When one listens to an album, beginning to end, one is listening to a whole work. This takes patience.
In Philosophy at 33 1/2 RPM (the speed at which an LP record rotates), James Harris goes on at length about how revolutionary the emergence of the album (vs. singles; 78 rpm) was. This technology allowed artists the audio space to develop complexity in their music and the themes it addressed. Here, music could become philosophy.
And then we lost it. It went away. Music is just stupid again.
Example of pre-album pop lyrics:
Louie Louie, oh no, you take me where ya gotta go
Yeah, yeah, yeah, yeah, yeah, baby
Louie Louie, oh baby, take me where ya gotta go
I know, I know, it’s someone’s favorite lyric and it’s the music and spirit that carry the meaning. Yadda, yadda, yadda. No doubt pop music is much more cerebral now with major political messages like singing about our phalluses in Spanish or cultural manifestos manifested as twerking in some new way (how many ways can there be really?).
Here, with the depth afforded by the classic album, is what I wanted to get back! The slow, comprehensive, meditative, listening to a work of musical art.
Initial acquisition.
This allows for and facilitates attention. Paying genuine attention is extremely countercultural these days.
Retro
I guess I’m now retro (in yet one more way).
In Retrotopia, John Michael Greer presents a picture of a fragmented post-civil war America, circa 2065 (I don’t think it will take that long, and let’s get on with some fragmenting/localizing). In The Lakeland Republic, the region around the Great Lakes, the society has engaged in intentional technological retrogression, settling on the 1950s as the best time period.
I’m not sure that is the best choice, but you’re pre-digital and you have rock-and-roll and tailfins, so pretty good for sure.
This is our destiny if we are to remain human. We must regress. That is not nostalgia nor romanticism. It is good hardheaded realism, old-fashioned American paranoia about liberty preservation, and Amish common sensism.
I’m not going to stop listing to the world’s wealth of music on Spotify nor searching out obscure documentaries on American roots music on Youtube. I am, however, going to devote an increasing amount of my time to slowing down and meditatively listening to works of art in glorious analog.
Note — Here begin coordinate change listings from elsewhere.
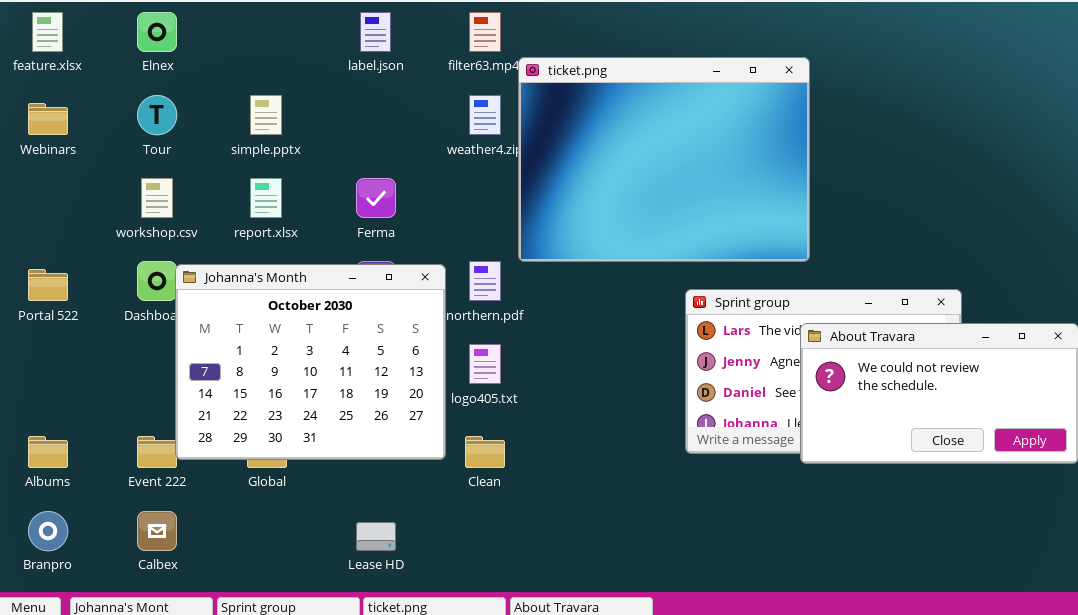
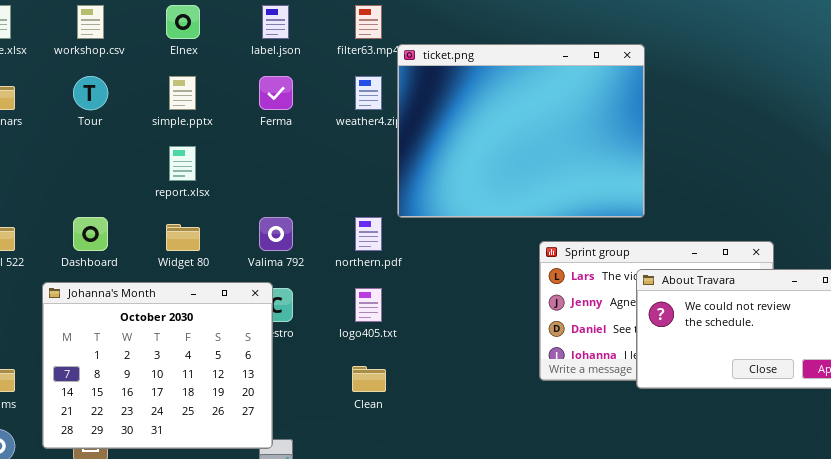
Elnex: [137,12,177,52] -> [166,5,200,39], moved
workshop.csv: [141,178,173,218] -> [77,5,104,39], moved
Ferma: [356,178,396,218] -> [259,76,293,110], moved
Johanna's Month: [175,264,446,460] -> [42,282,273,449], moved

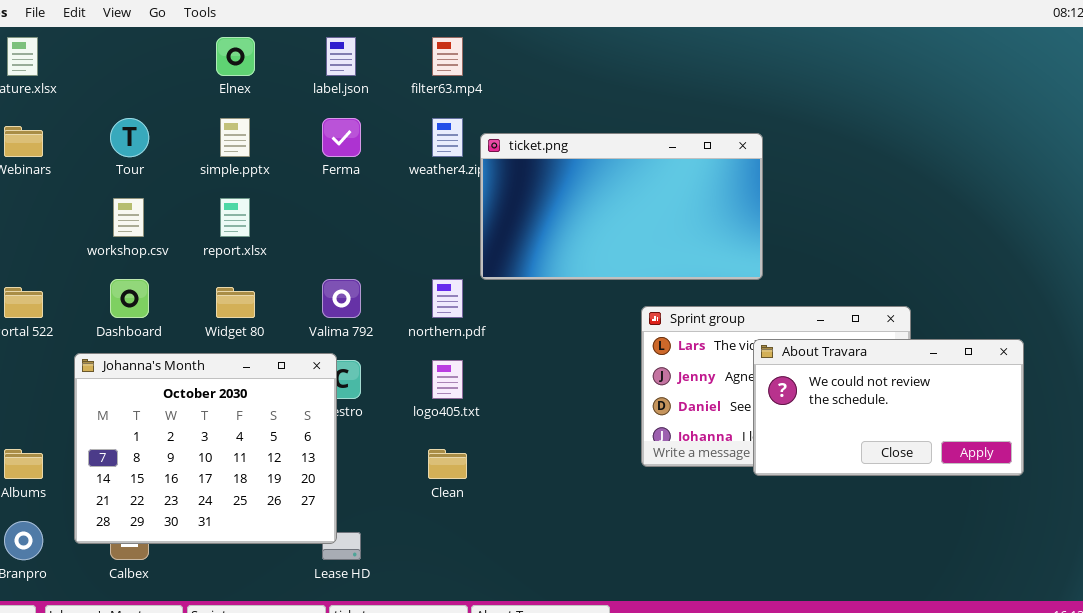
workshop.csv: [77,5,104,39] -> [113,198,144,237], moved
ticket.png: [397,44,645,218] -> [480,133,763,280], resized

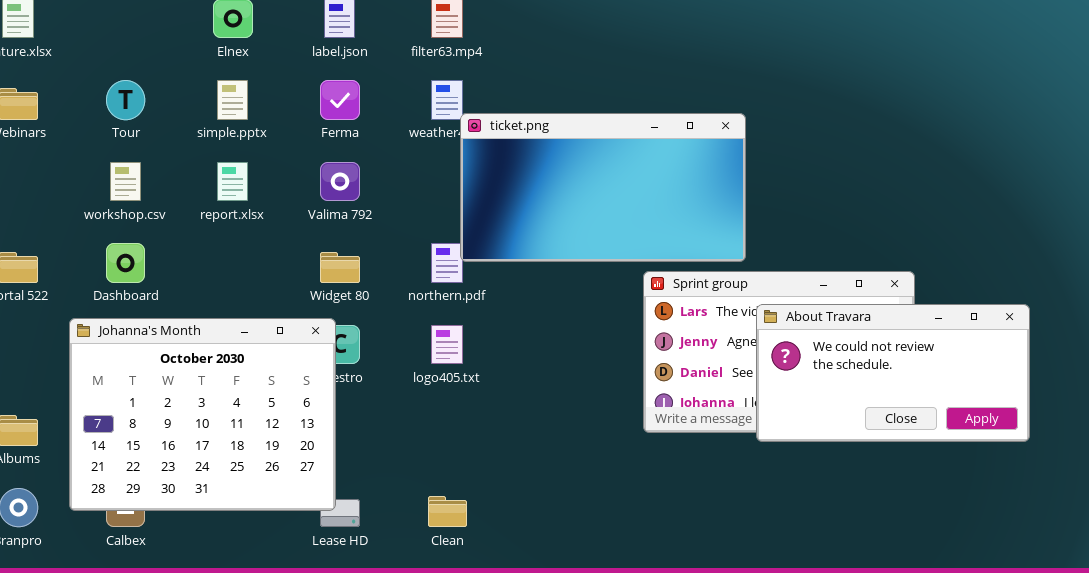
ticket.png: [480,133,763,280] -> [460,113,746,262], moved
Valima 792: [322,279,361,318] -> [320,162,360,201], moved
Widget 80: [216,287,255,318] -> [320,252,360,283], moved
Clean: [428,449,467,479] -> [428,496,467,527], moved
Our humanity is analog, with all the scratches included. But with the full, unadulterated warmth as well.
The future is history, baby!






Yes. Analog is called that because it presents the true wave form which digital inherently does not because digital operates in a binary way. Think of the smoothness of a sine wave. Compare it to the saw-toothed digital ‘wave’ - - steps (no matter how tiny) are not smooth. This is how i understand why analog has a richer sound.
“Supposedly what audiophiles like about vinyl is it has the fullest and warmest tonality as nothing is lost in the process of digitization. “
Record stores are still the best places for music discovery. They play cool stuff. People within earshot talk about cool stuff. You’ll see album art that piques your interest, or be reminded about albums you still need to listen to. You can even ask the workers point blank for recommendations and they will light up. It’s paradise!